How do you differentiate  y =2x^3(x^3 - 3)^4  using the chain rule?

Jul 26, 2016

$\frac{\mathrm{dy}}{\mathrm{dx}} = 6 {x}^{2} {\left({x}^{3} - 3\right)}^{4} + 24 {x}^{5} {\left({x}^{3} - 3\right)}^{3}$

Explanation:

This problem actually requires the application of both the product rule and the chain rule.

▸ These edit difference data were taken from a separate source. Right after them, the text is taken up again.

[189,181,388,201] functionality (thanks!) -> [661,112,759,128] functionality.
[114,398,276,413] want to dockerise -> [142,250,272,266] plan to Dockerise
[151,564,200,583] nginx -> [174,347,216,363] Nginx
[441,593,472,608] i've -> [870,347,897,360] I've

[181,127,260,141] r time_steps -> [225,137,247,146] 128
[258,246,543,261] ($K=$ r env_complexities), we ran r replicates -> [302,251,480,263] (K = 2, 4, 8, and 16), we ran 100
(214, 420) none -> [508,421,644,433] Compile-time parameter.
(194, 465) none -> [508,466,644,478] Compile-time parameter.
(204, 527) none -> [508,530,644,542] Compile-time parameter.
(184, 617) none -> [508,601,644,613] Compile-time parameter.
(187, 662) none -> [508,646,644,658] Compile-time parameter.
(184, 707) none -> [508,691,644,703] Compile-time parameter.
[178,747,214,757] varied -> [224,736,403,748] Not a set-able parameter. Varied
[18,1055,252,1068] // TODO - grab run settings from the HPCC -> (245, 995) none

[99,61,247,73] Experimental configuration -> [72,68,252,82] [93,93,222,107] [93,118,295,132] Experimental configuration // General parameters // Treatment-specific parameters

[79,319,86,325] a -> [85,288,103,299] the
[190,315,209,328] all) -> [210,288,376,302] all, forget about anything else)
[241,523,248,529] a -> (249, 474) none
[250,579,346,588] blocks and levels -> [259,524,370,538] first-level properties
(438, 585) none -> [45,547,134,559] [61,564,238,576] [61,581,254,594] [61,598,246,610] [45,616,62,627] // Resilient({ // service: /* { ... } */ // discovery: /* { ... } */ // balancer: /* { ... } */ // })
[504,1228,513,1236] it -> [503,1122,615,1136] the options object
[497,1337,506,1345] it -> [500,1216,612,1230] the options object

The product rule states that
$\frac{d}{\mathrm{dx}} f \left(x\right) g \left(x\right) = f ' \left(x\right) g \left(x\right) + f \left(x\right) g ' \left(x\right)$

And the chain rule states that
$\frac{d}{\mathrm{dx}} f \left(g \left(x\right)\right) = f ' \left(g \left(x\right)\right) g ' \left(x\right)$

We'll start by applying the product rule:
$\frac{\mathrm{dy}}{\mathrm{dx}} = 6 {x}^{2} {\left({x}^{3} - 3\right)}^{4} + 2 {x}^{3} \left(\frac{d}{\mathrm{dx}} {\left({x}^{3} - 3\right)}^{4}\right)$

Now we use the chain rule to differentiate the parenthetical term:
$= 6 {x}^{2} {\left({x}^{3} - 3\right)}^{4} + 2 {x}^{3} \left(4 {\left({x}^{3} - 3\right)}^{3} \cdot 3 {x}^{2}\right)$

We can simplify a bit to make things cleaner and combine terms:
$= 6 {x}^{2} {\left({x}^{3} - 3\right)}^{4} + 24 {x}^{5} {\left({x}^{3} - 3\right)}^{3}$